Written problem 1: Repeat the Gravity review word for word, everything from "A hail of space" down to "habitable Chinese satellite.".
Written problem 2:
Answer these questions using the Gravity review:
(a) Who plays Mission Control?
(b) What do the astronauts set out to make contact with?
(c) Who handled the film's cinematography?
Written problem 3: Write the next part of the Gravity review, picking up after its final sentence.

Text passage:
(begin)
While performing maintenance on the Hubble Space Telescope, disaster strikes. The destruction of a Russian Spy satellite in Earth’s orbit has created a debris storm that is rapidly approaching the Space Shuttle Explorer. Mission Control (Ed Harris) urges the astronauts to complete their work and return to the craft, but it’s too late.

A hail of space junk crashes into Explorer, sending Dr. Stone and Kowalsky spiraling, untethered, into the vastness of outer space. With a dwindling supply of oxygen and no means of communication with Earth, the astronauts venture further out into the infinite to make contact with a habitable Chinese satellite.

Gravity is a high-tension survival thriller and a staggering achievement in special-effects cinema, with brilliant cinematography by Emmanuel Lubezki. Lubezki has lensed many visually stunning films, including Cuarón’s Y Tu Mamá También and Children of Men, as well as Terrence Malick’s The Tree of Life. In Gravity, Lubezki’s camera is untethered – weightless – floating through outer space, capturing images with such grace and fluidity that you feel as if the filmmakers and actors are actually 372 miles above the Earth.

Movie Review: Gravity Sandra Bullock

Gravity is a hard-science spectacle – beautifully choreographed and flawlessly executed – but, in terms of narrative, it’s somewhat lacking. As a straightforward survival story, Gravity fires on all cylinders – like The Grey, Into the Wild, Cast Away – but, when the film tries to add emotional weight to its simplistic story and one-dimensional characters, it feels labored. Bullock and Clooney aren’t characters so much as ciphers – symbols that mean nothing on their own but, when included as part of a code, take on meaning. Stone and Kowalsky aren’t very interesting by themselves but, when put through the rigors of Cuarón’s calculated space disaster, they take on meaning.
(end)
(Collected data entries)
(begin)
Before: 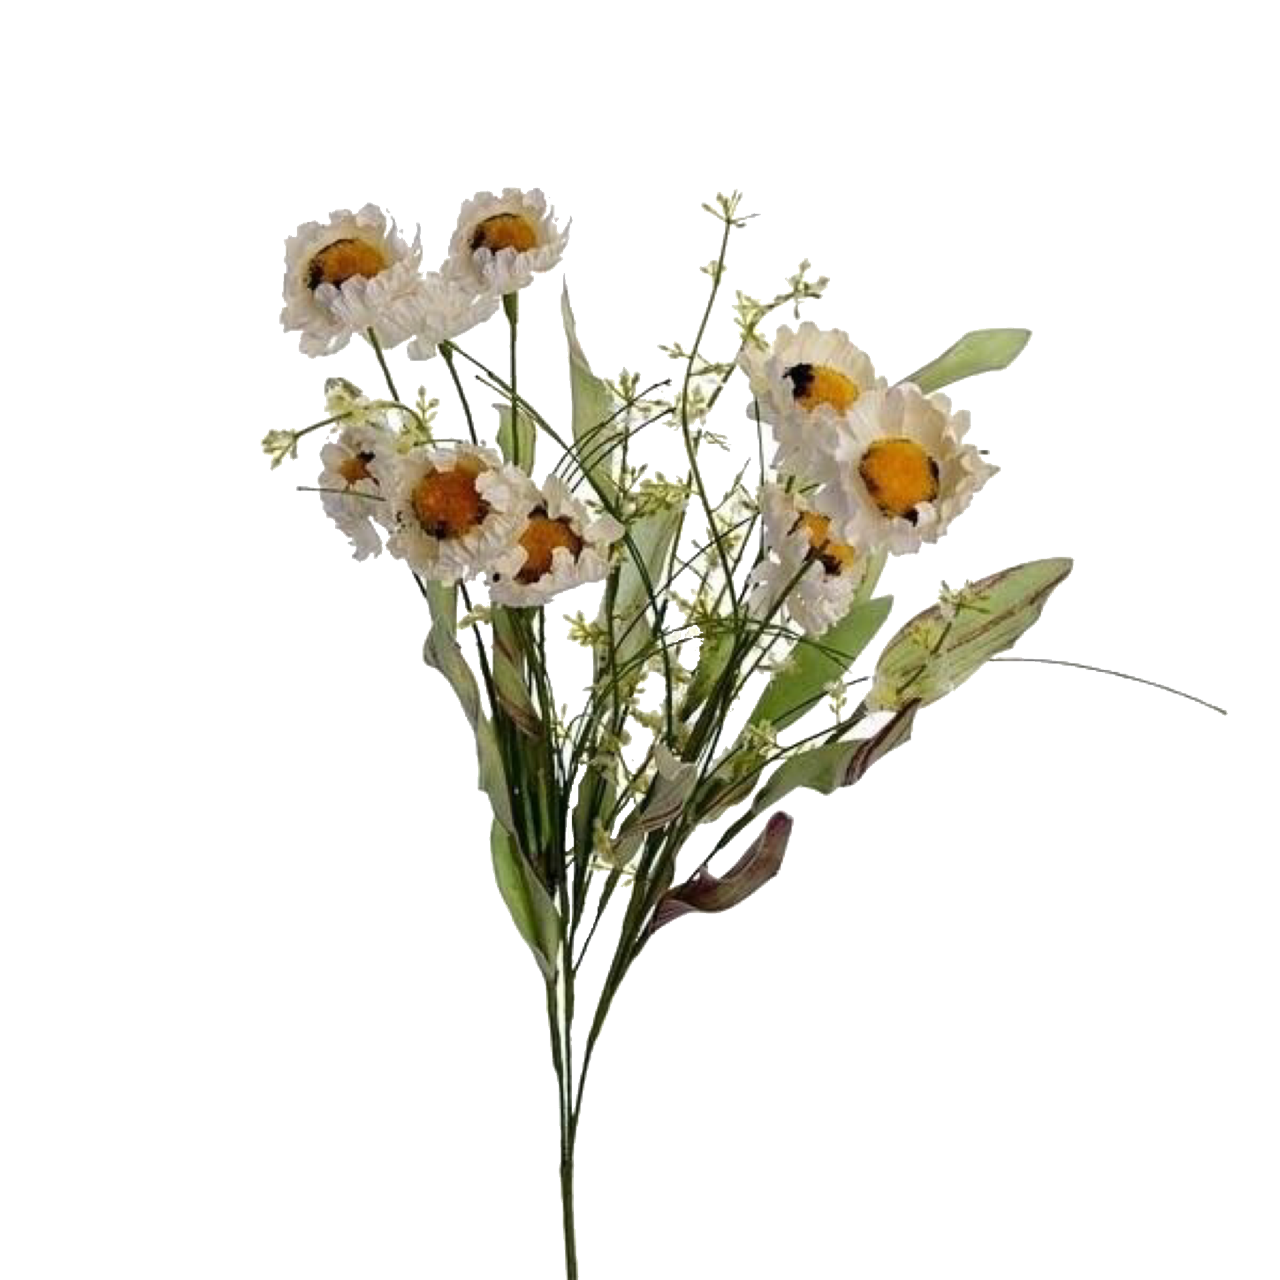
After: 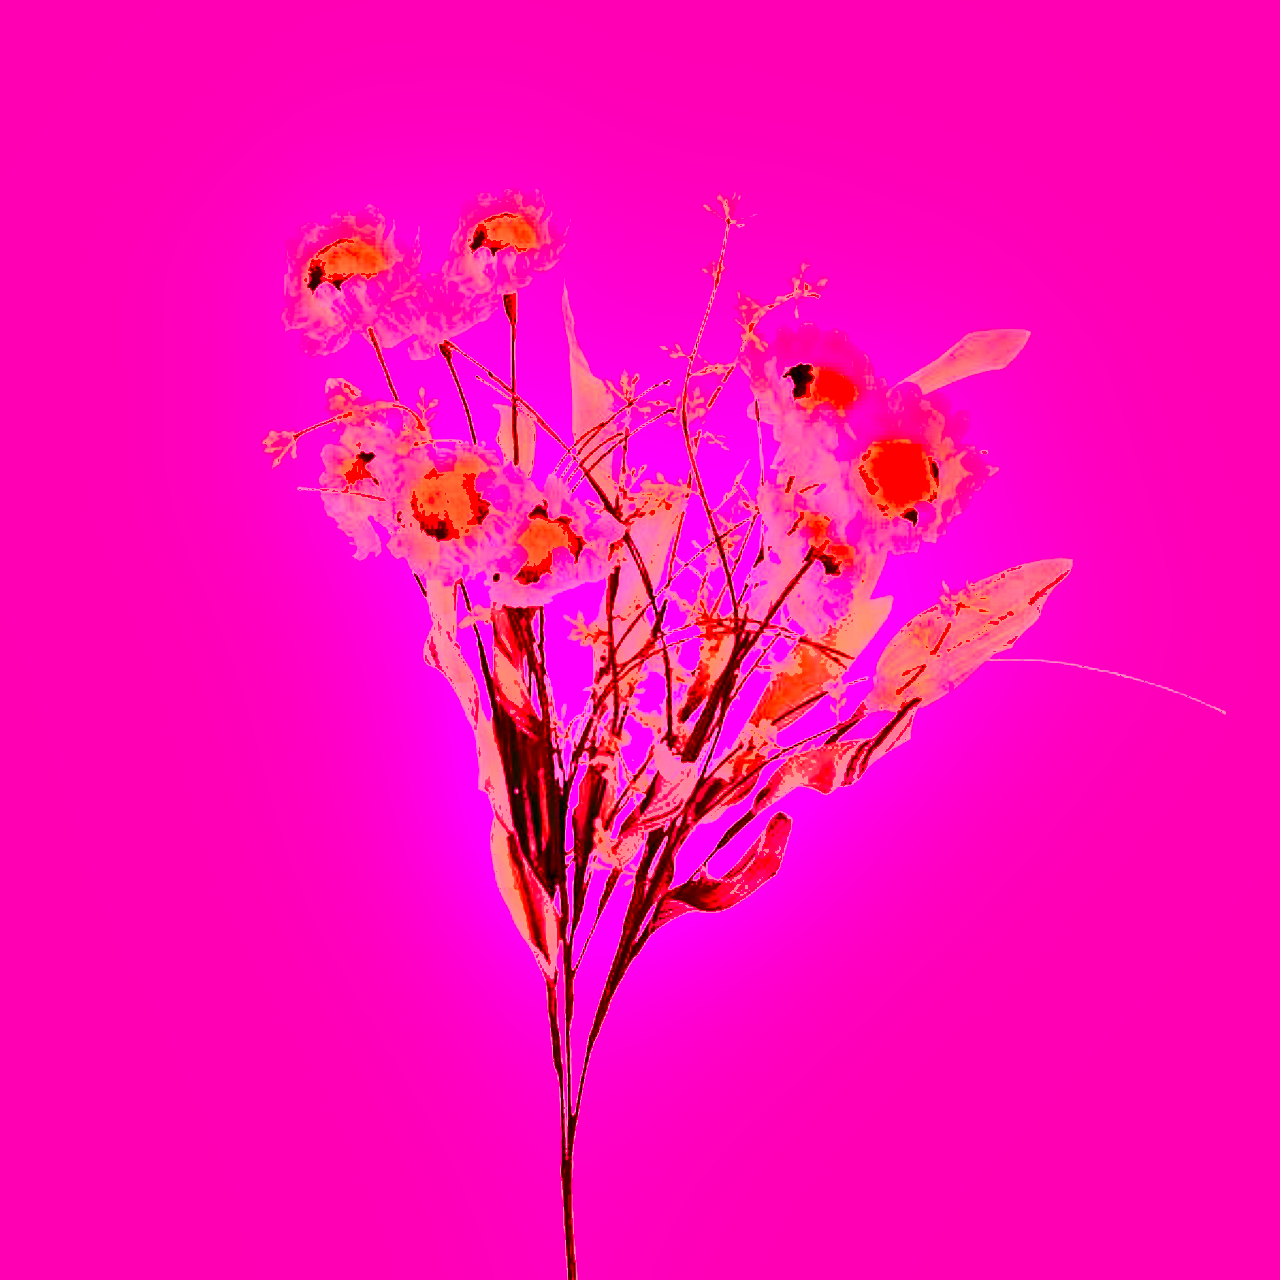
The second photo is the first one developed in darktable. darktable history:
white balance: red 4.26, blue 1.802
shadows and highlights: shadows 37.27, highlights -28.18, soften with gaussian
(end)
(begin)
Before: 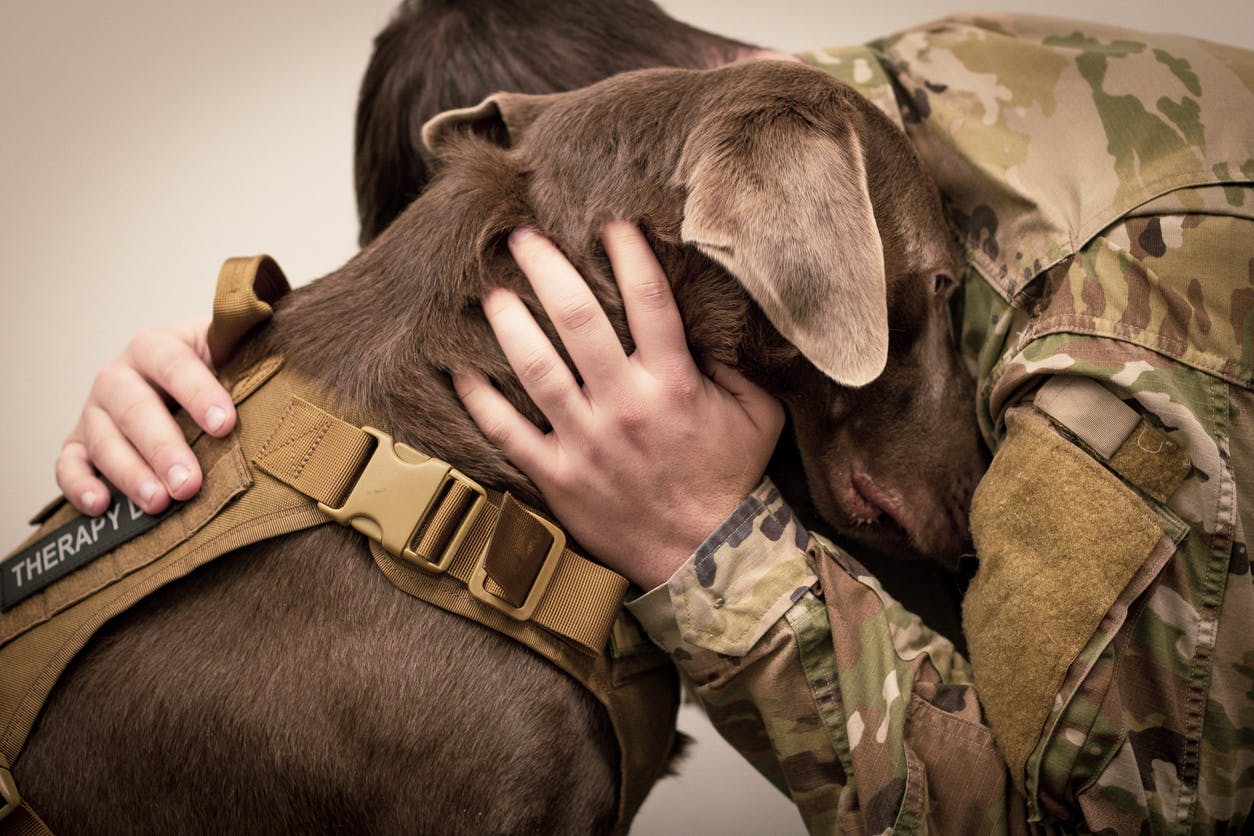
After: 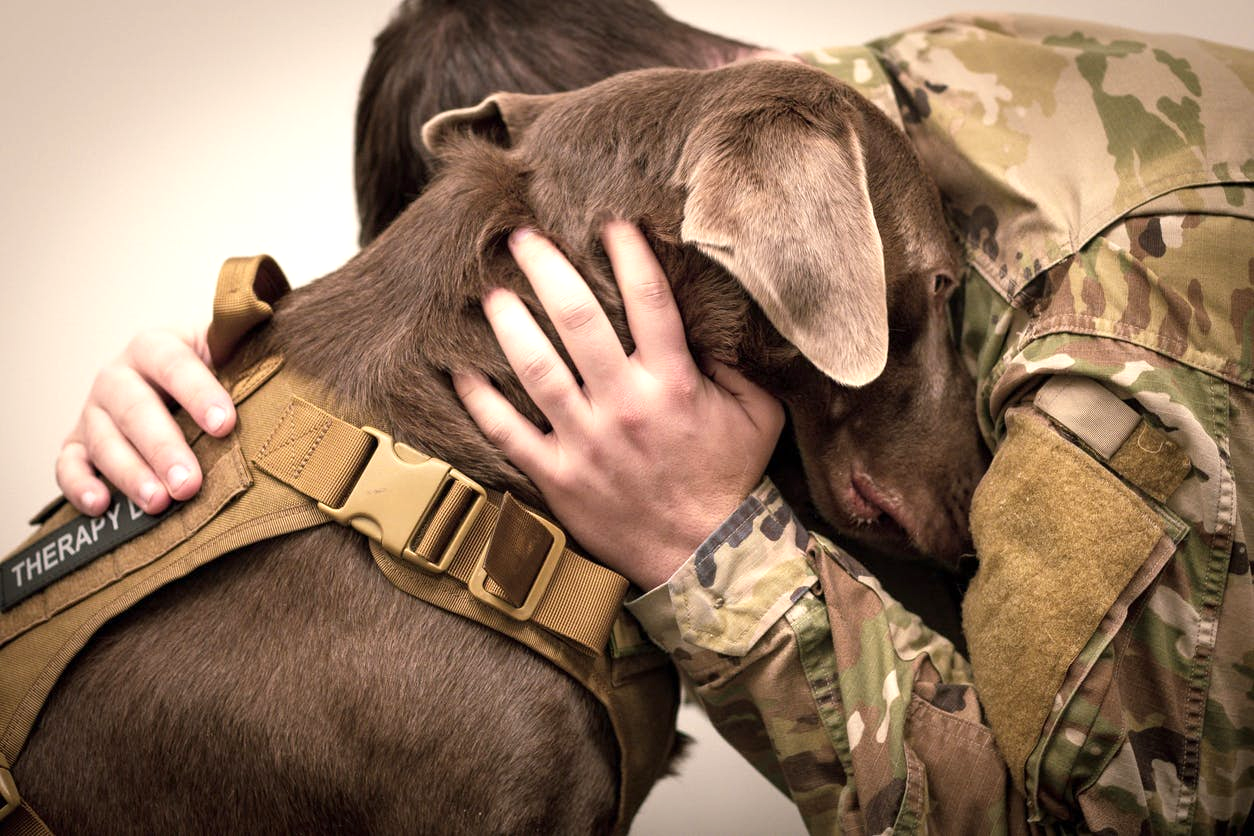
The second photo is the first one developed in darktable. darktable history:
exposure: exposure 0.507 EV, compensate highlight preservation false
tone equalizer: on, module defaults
(end)
(begin)
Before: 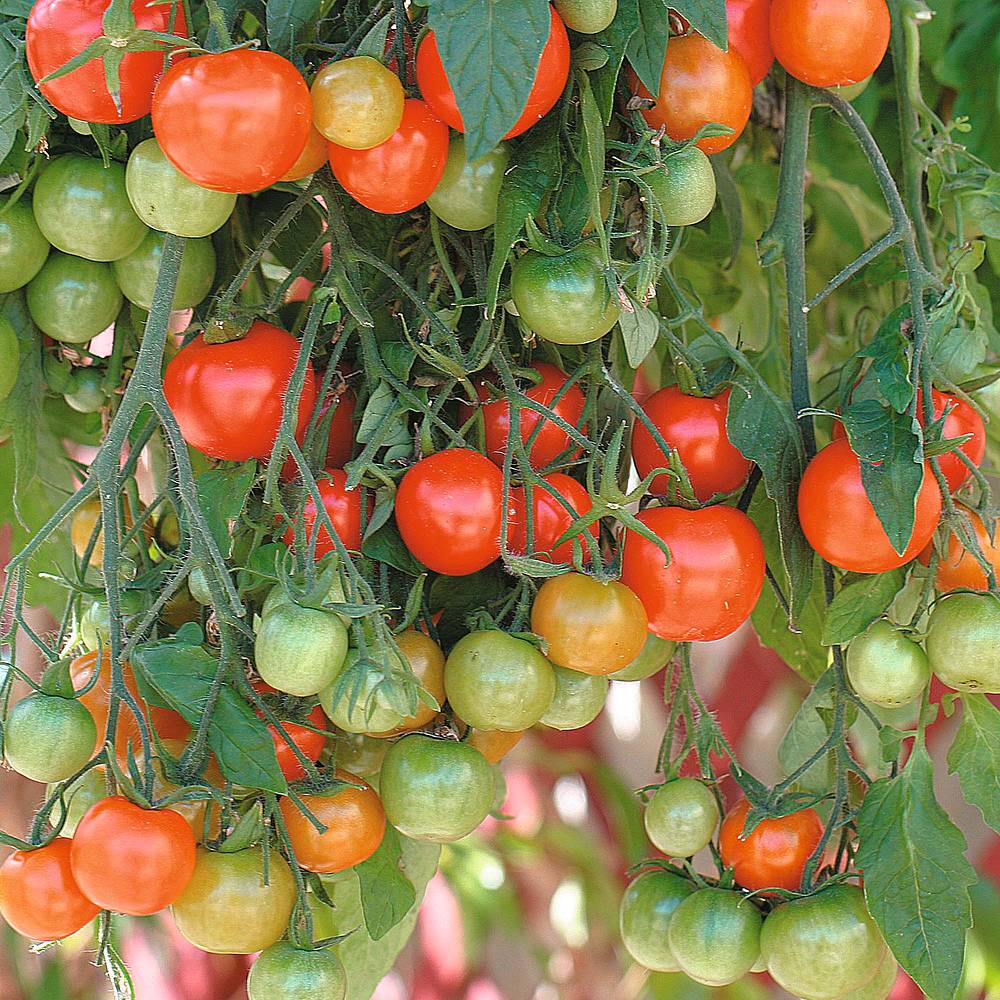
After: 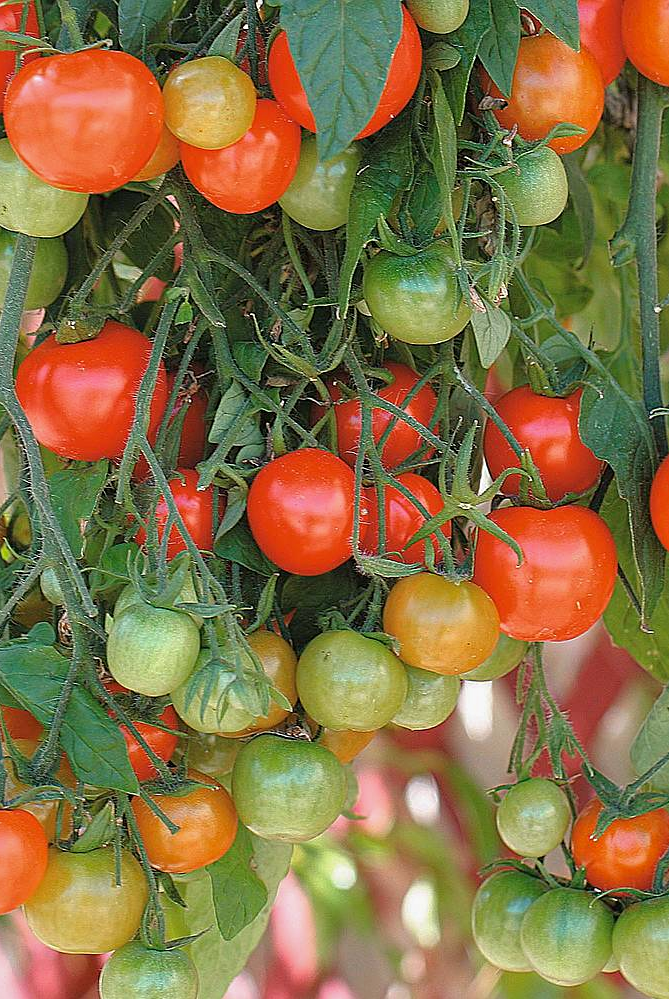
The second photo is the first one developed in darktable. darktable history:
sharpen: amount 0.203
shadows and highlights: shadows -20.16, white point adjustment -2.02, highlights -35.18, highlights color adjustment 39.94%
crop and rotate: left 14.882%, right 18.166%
(end)
Exercise answer 1:
A hail of space junk crashes into Explorer, sending Dr. Stone and Kowalsky spiraling, untethered, into the vastness of outer space. With a dwindling supply of oxygen and no means of communication with Earth, the astronauts venture further out into the infinite to make contact with a habitable Chinese satellite.

Exercise answer 2:
(a) Ed Harris
(b) A habitable Chinese satellite
(c) Emmanuel Lubezki

Exercise answer 3:
Bullock’s character is a woman with nothing left to live for, who has journeyed to outer space to escape her irrevocably damaged earthbound existence. Among the stars and satellite debris, Stone is reborn as a woman of purpose, determined to survive. Cuarón and Lubezki choreograph this rebirth exquisitely, with Stone in the “womb” of a space station. She has shed her cumbersome spacesuit and is floating in zero gravity, curled up in the fetal position. A collection of wires and tethers are carefully framed to resemble an umbilical cord as she floats in suspended animation. The space station is on fire – and the flames have pushed Stone to the bottom of the station, into an escape pod.

When the escape pod is birthed from the station, its parachute gets caught on the structure – another umbilical cord still attached to its mother. Stone is forced to suit up again and journey out into the uncertainty of outer space to cut the cord from the escape pod and free it from its mother. She finds herself in that moment – a woman who, in the face of death, finds the strength to live.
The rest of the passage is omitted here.